Work task a: Reproduce the stretch of the DNSSEC text from "DNS is the distributed" through "from that resolver.".

Study text:
The Domain Name System (DNS) is an amazing technological achievement, but it suffers from a historical excess of trust, which makes it possible for people who rely on it to be lied to. The DNS Security Extensions (formally DNSSEC-bis, more usually just DNSSEC) are a mechanism for including robust trust information within the DNS. Here we discuss briefly what DNSSEC does, how it does it, and how (and whether) you can use it to secure your domains.

The problem

DNS is the distributed system that maps domain names to IP addresses; it is one the largest distributed databases in the world. However, its design dates back to an earlier era when there was more trust around; specifically, information propagated by the DNS is often cached, while only being validated by checking the IP address of the supplier.

There are at least two problems with this. First, just because a DNS packet comes from the configured resolver is not necessarily a good reason to assume the content is trustworthy. And second, because much DNS information is propagated via UDP, which makes spoofing sender IP addresses trivial, a DNS packet claiming to be from the configured resolver's IP address may not actually come from that resolver.

The fascinating field of security research has unearthed many ingenious attacks against cryptographic protocols, such as power analysis, which are elegant and effective but unlikely to be seen in quantity in the wild anytime soon. DNS spoofing, though, is widespread; it's easy to do, and lots of people are doing it, for all sorts of reasons.

In March 2014, Turkey blocked access to Twitter after recordings damaging to the Turkish government were leaked there. The country did this by instructing Turkish ISPs to return wrong IP address information when twitter.com domains were resolved, so that DNS would instead return IP addresses that took users to a government web page announcing the block. Turks quickly discovered that setting their DNS servers to foreign recursing resolvers such as Google's would bypass the block, and some went a step further by spray-painting the IP addresses of Google's DNS servers on public buildings. Other governments engage in similar practices on a routine basis.

Given records:
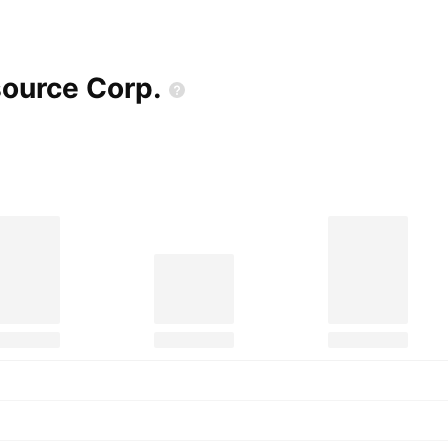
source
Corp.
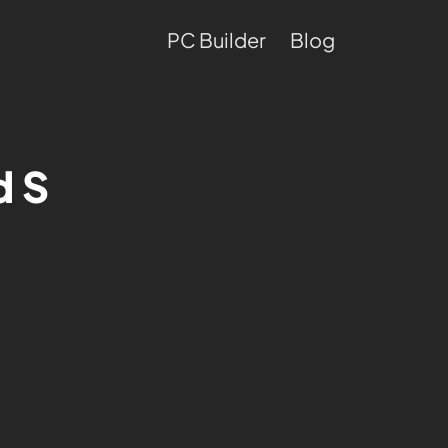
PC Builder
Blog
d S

--

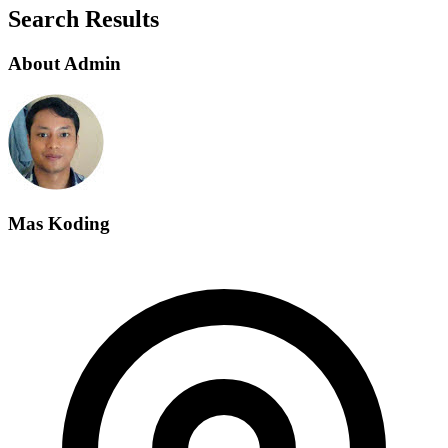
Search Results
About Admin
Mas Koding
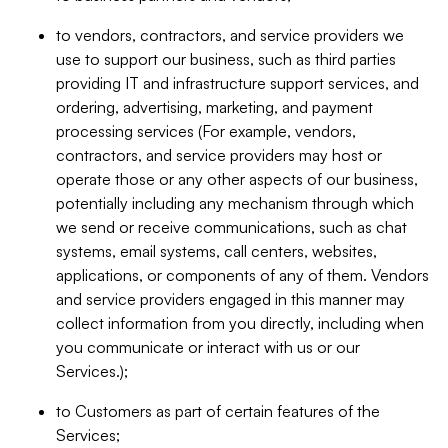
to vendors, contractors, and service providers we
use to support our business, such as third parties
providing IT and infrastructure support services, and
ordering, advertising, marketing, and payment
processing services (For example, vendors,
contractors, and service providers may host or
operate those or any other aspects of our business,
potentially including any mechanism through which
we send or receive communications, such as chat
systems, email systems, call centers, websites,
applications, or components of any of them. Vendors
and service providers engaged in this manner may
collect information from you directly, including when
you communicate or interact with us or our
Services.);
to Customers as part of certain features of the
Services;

Work task b: From the entries, write out the stretch from the line that contains "to vendors, contractors, and" through the line that contains "systems, email systems, call".

Answer space a:
DNS is the distributed system that maps domain names to IP addresses; it is one the largest distributed databases in the world. However, its design dates back to an earlier era when there was more trust around; specifically, information propagated by the DNS is often cached, while only being validated by checking the IP address of the supplier.

There are at least two problems with this. First, just because a DNS packet comes from the configured resolver is not necessarily a good reason to assume the content is trustworthy. And second, because much DNS information is propagated via UDP, which makes spoofing sender IP addresses trivial, a DNS packet claiming to be from the configured resolver's IP address may not actually come from that resolver.

Answer space b:
to vendors, contractors, and service providers we
use to support our business, such as third parties
providing IT and infrastructure support services, and
ordering, advertising, marketing, and payment
processing services (For example, vendors,
contractors, and service providers may host or
operate those or any other aspects of our business,
potentially including any mechanism through which
we send or receive communications, such as chat
systems, email systems, call centers, websites,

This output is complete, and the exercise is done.